_Work item:_ Retype only the lines running from the beginning of the entries below to the line with "- 📦 **Multi-format", both included. Do not include pictures.

_Supplied entries:_
• • •
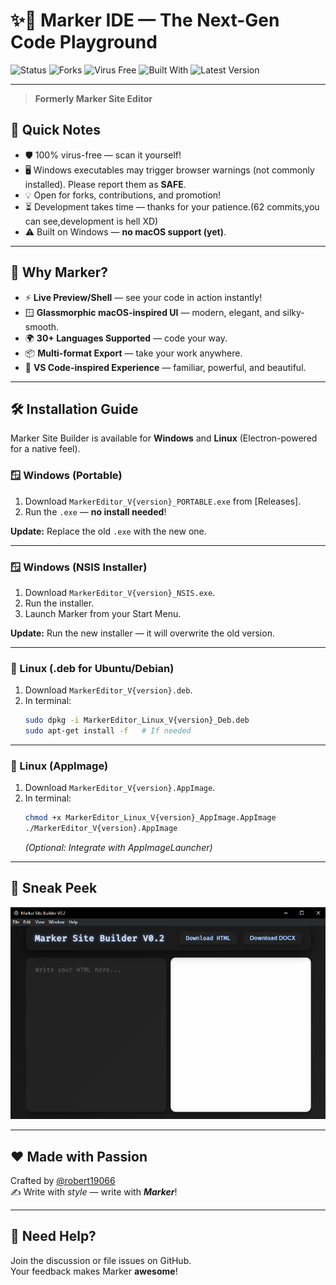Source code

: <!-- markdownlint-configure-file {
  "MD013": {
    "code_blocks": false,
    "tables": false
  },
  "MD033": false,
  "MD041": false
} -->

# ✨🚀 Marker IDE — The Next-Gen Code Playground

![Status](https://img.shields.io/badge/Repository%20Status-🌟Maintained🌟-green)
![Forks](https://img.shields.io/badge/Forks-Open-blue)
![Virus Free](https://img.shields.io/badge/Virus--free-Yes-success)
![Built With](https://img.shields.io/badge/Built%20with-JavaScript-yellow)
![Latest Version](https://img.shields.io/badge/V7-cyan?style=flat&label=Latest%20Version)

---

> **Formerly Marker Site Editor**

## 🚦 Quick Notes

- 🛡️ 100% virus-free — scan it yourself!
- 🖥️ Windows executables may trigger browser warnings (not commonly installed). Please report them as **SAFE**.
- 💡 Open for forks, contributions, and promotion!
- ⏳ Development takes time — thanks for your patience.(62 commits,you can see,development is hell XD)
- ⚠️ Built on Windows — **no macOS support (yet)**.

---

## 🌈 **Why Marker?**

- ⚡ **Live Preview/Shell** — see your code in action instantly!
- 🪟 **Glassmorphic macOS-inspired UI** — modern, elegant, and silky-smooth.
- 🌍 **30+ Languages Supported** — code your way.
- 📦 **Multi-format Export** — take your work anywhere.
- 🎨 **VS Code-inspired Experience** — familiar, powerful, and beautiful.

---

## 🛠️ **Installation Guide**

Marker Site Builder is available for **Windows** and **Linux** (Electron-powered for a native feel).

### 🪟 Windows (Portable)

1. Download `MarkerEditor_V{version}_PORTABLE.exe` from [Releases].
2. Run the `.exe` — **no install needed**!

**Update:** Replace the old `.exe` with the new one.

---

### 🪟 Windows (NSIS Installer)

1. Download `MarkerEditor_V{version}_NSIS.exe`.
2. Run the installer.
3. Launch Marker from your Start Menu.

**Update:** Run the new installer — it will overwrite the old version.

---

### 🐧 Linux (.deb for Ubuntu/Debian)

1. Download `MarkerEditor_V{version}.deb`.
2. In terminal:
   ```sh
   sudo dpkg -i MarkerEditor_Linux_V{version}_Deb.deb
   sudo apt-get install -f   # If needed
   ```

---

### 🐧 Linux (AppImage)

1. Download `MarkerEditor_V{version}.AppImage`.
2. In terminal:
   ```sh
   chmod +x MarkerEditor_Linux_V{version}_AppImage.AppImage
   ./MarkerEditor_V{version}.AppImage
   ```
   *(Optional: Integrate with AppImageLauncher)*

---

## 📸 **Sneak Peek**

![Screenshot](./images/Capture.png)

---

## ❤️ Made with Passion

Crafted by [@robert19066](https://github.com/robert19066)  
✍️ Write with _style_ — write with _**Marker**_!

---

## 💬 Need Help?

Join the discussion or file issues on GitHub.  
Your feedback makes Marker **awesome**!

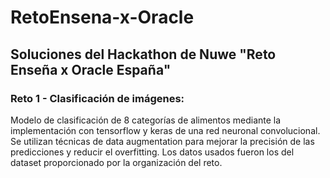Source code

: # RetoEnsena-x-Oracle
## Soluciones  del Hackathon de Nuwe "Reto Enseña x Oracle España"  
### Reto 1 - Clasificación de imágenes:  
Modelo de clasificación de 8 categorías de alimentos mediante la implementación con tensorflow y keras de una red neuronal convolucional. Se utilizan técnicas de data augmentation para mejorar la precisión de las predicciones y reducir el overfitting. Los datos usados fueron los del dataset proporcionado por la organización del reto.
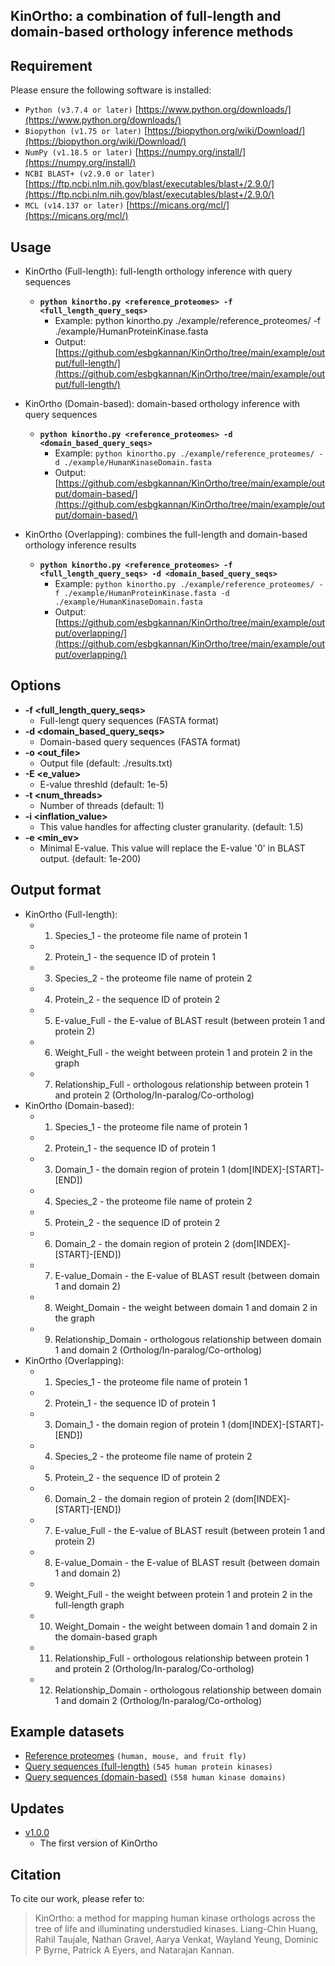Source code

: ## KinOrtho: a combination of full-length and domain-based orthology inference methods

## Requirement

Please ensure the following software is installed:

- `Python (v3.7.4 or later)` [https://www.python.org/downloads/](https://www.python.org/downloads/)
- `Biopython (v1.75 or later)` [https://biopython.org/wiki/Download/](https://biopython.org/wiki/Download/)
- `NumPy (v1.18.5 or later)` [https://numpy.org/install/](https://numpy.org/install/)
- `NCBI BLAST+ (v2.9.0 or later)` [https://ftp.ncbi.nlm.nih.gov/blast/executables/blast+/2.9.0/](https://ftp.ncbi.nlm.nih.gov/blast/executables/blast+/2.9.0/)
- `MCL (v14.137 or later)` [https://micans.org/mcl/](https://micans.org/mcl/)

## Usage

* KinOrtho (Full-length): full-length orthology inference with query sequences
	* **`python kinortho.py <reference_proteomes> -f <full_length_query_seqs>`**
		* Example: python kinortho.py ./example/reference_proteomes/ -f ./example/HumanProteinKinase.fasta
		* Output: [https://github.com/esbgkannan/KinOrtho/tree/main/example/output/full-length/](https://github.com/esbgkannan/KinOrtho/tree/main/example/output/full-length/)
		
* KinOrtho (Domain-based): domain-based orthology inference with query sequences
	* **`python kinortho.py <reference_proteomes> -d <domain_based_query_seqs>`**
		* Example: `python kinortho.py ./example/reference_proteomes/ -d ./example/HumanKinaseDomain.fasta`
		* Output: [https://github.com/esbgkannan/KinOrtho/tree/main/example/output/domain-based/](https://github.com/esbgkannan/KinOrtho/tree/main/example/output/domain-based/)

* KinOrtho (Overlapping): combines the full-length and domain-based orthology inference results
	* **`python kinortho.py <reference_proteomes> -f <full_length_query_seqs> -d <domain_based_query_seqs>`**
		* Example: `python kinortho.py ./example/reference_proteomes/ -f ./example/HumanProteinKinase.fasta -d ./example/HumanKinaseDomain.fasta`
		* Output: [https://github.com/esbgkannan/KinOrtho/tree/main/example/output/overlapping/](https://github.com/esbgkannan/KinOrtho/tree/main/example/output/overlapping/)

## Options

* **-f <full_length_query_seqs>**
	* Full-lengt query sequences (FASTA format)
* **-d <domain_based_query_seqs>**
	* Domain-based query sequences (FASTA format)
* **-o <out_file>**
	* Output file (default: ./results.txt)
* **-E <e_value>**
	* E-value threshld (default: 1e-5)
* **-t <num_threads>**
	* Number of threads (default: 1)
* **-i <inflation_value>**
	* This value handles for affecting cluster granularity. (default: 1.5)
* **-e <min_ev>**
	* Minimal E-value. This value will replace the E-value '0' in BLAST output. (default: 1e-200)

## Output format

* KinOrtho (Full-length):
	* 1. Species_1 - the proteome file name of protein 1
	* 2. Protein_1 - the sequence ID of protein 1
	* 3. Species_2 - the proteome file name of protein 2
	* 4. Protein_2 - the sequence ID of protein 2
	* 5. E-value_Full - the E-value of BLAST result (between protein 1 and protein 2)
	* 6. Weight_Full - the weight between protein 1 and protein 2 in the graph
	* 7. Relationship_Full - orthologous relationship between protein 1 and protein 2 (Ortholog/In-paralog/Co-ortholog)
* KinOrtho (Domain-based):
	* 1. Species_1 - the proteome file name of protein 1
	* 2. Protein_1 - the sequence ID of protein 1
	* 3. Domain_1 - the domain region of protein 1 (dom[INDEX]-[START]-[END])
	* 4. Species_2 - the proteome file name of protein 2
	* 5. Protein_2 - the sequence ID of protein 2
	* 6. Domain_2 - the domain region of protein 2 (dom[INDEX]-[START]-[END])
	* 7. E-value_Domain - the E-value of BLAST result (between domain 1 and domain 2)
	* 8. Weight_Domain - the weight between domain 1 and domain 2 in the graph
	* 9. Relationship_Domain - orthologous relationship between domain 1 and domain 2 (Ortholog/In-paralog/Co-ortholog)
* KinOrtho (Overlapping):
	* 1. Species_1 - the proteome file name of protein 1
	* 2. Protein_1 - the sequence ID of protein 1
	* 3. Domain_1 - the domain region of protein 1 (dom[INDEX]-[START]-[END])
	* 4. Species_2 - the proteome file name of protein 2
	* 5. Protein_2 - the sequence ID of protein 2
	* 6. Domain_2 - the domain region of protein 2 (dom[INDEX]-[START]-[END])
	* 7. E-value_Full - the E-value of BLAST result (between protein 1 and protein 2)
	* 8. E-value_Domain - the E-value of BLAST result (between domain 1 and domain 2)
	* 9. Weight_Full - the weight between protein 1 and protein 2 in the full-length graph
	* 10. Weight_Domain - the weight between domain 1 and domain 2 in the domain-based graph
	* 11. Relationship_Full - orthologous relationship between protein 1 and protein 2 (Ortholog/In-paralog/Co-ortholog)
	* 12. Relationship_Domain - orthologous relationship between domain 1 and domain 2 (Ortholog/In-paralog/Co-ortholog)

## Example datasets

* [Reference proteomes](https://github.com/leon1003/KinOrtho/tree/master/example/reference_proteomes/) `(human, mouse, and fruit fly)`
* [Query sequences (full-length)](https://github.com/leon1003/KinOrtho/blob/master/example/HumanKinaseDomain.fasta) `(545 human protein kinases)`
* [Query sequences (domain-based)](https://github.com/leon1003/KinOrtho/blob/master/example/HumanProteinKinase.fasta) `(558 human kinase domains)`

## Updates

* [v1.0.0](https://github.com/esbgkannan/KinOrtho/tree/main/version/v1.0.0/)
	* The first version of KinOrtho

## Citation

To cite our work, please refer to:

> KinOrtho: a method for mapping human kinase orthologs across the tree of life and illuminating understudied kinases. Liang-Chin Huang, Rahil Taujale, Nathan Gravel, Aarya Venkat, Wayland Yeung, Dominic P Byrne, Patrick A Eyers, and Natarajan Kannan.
• • •
_Task solution:_
Source code

: <!-- markdownlint-configure-file {
  "MD013": {
    "code_blocks": false,
    "tables": false
  },
  "MD033": false,
  "MD041": false
} -->

# ✨🚀 Marker IDE — The Next-Gen Code Playground

![Status](https://img.shields.io/badge/Repository%20Status-🌟Maintained🌟-green)
![Forks](https://img.shields.io/badge/Forks-Open-blue)
![Virus Free](https://img.shields.io/badge/Virus--free-Yes-success)
![Built With](https://img.shields.io/badge/Built%20with-JavaScript-yellow)
![Latest Version](https://img.shields.io/badge/V7-cyan?style=flat&label=Latest%20Version)

---

> **Formerly Marker Site Editor**

## 🚦 Quick Notes

- 🛡️ 100% virus-free — scan it yourself!
- 🖥️ Windows executables may trigger browser warnings (not commonly installed). Please report them as **SAFE**.
- 💡 Open for forks, contributions, and promotion!
- ⏳ Development takes time — thanks for your patience.(62 commits,you can see,development is hell XD)
- ⚠️ Built on Windows — **no macOS support (yet)**.

---

## 🌈 **Why Marker?**

- ⚡ **Live Preview/Shell** — see your code in action instantly!
- 🪟 **Glassmorphic macOS-inspired UI** — modern, elegant, and silky-smooth.
- 🌍 **30+ Languages Supported** — code your way.
- 📦 **Multi-format Export** — take your work anywhere.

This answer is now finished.